Critics contend the Volt is not a true EV (electric vehicle) because the gasoline engine kicks in during a hard acceleration. The Volt features a 4-cylinder gasoline engine which acts as a generator to charge the batteries as the car is driving.

General Motors is in a dispute with critics of its upcoming Chevy Volt, which the automaker touts as an all-electric car but critics say is just a plug-in hybrid.

Critics from publications such as, Popular Mechanics, and Motor Trend magazine contend that the on-board gasoline engine kicks in on the Volt during a hard acceleration - and that makes it a hybrid.

GM calls the Volt an "extended range electric vehicle." The Volt features a gasoline engine which acts as a generator for the batteries that power the electric motor. It is the electric motor that drives the wheels - not the gasoline engine which is there to charge the batteries as the car is driving and extend its range. But the engine can also drive a secondary generator which provides power directly to the motor.

The set-up is similar to the Toyota Prius, which is labeled a hybrid. Its gasoline engine fuels a direct-drive generator that powers the electric motor which drives the wheels.

The Detroit automaker had previously gotten in trouble with critics when it rated the Volt's mileage at 230 miles per gallon (about 1 liter/100 km). The Environment Protection Agency, the arm of the United States federal government which rates vehicle mileage, refused to go along with that rating.
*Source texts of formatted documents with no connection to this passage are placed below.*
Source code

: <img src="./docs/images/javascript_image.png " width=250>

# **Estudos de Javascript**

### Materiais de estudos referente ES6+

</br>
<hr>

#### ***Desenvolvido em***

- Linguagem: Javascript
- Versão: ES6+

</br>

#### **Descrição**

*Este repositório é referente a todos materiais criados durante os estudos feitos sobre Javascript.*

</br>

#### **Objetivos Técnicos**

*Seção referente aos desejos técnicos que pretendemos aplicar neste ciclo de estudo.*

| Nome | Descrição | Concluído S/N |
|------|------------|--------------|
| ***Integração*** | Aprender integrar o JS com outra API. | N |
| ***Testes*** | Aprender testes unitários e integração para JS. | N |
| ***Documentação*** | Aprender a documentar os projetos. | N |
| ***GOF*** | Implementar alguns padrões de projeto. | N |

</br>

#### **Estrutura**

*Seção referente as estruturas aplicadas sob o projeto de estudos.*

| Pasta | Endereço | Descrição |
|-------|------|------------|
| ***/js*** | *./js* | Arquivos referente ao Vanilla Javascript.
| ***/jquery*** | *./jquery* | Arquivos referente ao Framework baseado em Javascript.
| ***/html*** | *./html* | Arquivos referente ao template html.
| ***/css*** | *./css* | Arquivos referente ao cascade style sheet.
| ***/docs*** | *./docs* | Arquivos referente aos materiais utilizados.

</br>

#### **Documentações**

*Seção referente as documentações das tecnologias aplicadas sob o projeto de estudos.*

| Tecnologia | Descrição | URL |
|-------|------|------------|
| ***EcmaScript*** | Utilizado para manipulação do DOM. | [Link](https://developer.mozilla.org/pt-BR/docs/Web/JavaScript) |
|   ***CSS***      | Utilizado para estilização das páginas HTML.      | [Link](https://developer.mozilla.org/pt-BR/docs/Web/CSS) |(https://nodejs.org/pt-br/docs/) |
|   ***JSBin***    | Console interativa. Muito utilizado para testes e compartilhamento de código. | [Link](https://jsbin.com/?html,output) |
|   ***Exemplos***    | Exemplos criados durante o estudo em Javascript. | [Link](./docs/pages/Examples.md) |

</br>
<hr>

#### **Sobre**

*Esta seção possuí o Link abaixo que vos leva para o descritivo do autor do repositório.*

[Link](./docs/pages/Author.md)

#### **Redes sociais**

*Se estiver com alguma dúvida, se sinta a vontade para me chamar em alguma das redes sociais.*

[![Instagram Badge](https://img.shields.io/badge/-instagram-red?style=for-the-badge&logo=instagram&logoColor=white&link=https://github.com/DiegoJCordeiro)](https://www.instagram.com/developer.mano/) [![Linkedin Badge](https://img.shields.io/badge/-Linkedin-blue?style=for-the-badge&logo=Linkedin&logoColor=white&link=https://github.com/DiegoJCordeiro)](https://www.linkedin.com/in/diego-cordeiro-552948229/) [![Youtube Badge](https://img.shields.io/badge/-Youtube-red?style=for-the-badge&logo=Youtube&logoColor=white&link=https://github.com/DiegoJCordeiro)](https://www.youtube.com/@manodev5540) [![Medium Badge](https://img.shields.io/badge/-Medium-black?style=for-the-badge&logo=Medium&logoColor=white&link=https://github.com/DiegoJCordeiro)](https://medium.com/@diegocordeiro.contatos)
Mileage figures on electric cars vary wildly because they depend so much on driving habits. Driven aggressively, the batteries on an electric car can be run down very quickly.

The criticism has been particularly harsh and beyond the usual skepticism of automaker hype. accused GM of lying, titling one of its stories: "GM Lied: Chevy Volt is not a true EV."

The Chevrolet Volt goes on sale in the United States next month. Prices will start at $41,000, not including federal tax credits.